Она закатывает глаза.
— Знаете, если я нахожу время, чтобы встретиться с ней, она могла бы хоть из вежливости не пропускать урок!
Я без труда понимаю, почему злится Люси: на самом деле она огорчена из-за того, что урок пришлось отложить. И что — но она скорее умрет, чем признается в этом! — ей нравятся уроки Зои.
— Я оставила записку на твоем шкафчике, — отвечаю я. — Ты не получала?
Таким образом мы в школе общаемся: оставляем на шкафчиках записки, что нужно посетить школьного психолога или педсовет, даже объявления о школьном чемпионате по хоккею на траве.
— К своему шкафчику я даже не приближаюсь. В прошлом году кто-то положил туда дохлую мышь, просто чтобы посмотреть на мою реакцию.
Чудовищно, но не удивительно. Подростки не устают изумлять меня своей изобретательностью и жестокостью.
— На этой неделе у Зои немного сдвинулось расписание, ей пришлось кое-что перенести. Она придет на следующей неделе.
Люси не спрашивает меня, откуда я это знаю. Она и понятия не имеет, что ее музыкальный терапевт — моя жена. Однако известие о том, что Зои исчезла не навсегда, похоже, примиряет ее с действительностью.
— Значит, она придет, — повторяет Люси.
Я киваю.
— А ты этого хочешь?
— Если она меня бросит, ее поступок идеально, черт побери, впишется в мою жизнь! Понадеешься на человека, а он тебя кинет.
Люси поднимает на меня глаза.
— Выбирай выражения! — произносим мы одновременно.
— Ваш урок на барабанах был очень интересным, — говорю я, вспоминая импровизированный рок-концерт в столовой.
После этого экспромта я целый час провела в кабинете директора, пытаясь объяснить пользу музыкальной терапии для склонных к суициду подростков. А потому повторная чистка кастрюль, сковородок и половников — ничтожная плата за психическое здоровье.
— Для меня раньше никто ничего подобного не делал, — признается Люси.
— Что ты имеешь в виду?
— Зои знала, что ей попадет. Но ей было плевать. Вместо того чтобы заставлять меня делать то, что я должна делать, или быть тем, кем все хотят меня видеть, она совершила настоящее безумие. Это было… — Люси запинается, пытаясь подобрать слова. — Это было чертовски смело, вот как!
— Возможно, Зои дает тебе свободу почувствовать себя самой собой.
— Возможно, вы тратите время, отведенное на музыкальную терапию, возомнив себя Фрейдом.
Я усмехаюсь.
— Тебя не проведешь.
— Ваши мысли на лбу написаны.
— Люси, не забывай, — напоминаю я, — через два месяца каникулы.

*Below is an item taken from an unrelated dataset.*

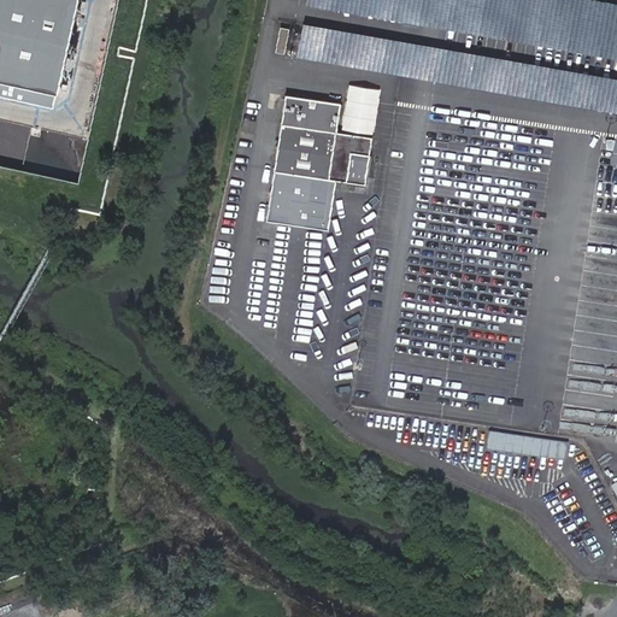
[(0,0),(0,84),(58,98),(78,0),(0,0)]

— Это вы мне говорите? Да я дни считаю!
— Что ж, если ты собираешься и летом заниматься музыкальной терапией, об этом надо побеспокоиться заранее.
Люси переводит взгляд на меня. Я вижу, что об этом она даже не думала: когда в июне закончатся уроки, закончатся все школьные занятия, включая психологические сеансы, проводимые в школе.
— Уверена, Зои согласится заниматься с тобой летом, — успокаиваю я. — А я с радостью дам вам ключи, чтобы вы могли заниматься в школе.
Она задирает подбородок.
— Посмотрим! На самом деле мне все равно.
Но она хочет, очень. Просто ей трудно признаться в этом.
— Тебе следует быть честной, Люси, — говорю я, — у тебя значительный прогресс. Во время вашего первого с Зои занятия ты не могла дождаться, когда вырвешься из этого кабинета, а посмотри на себя сейчас. Ты злишься, что она отменила занятие.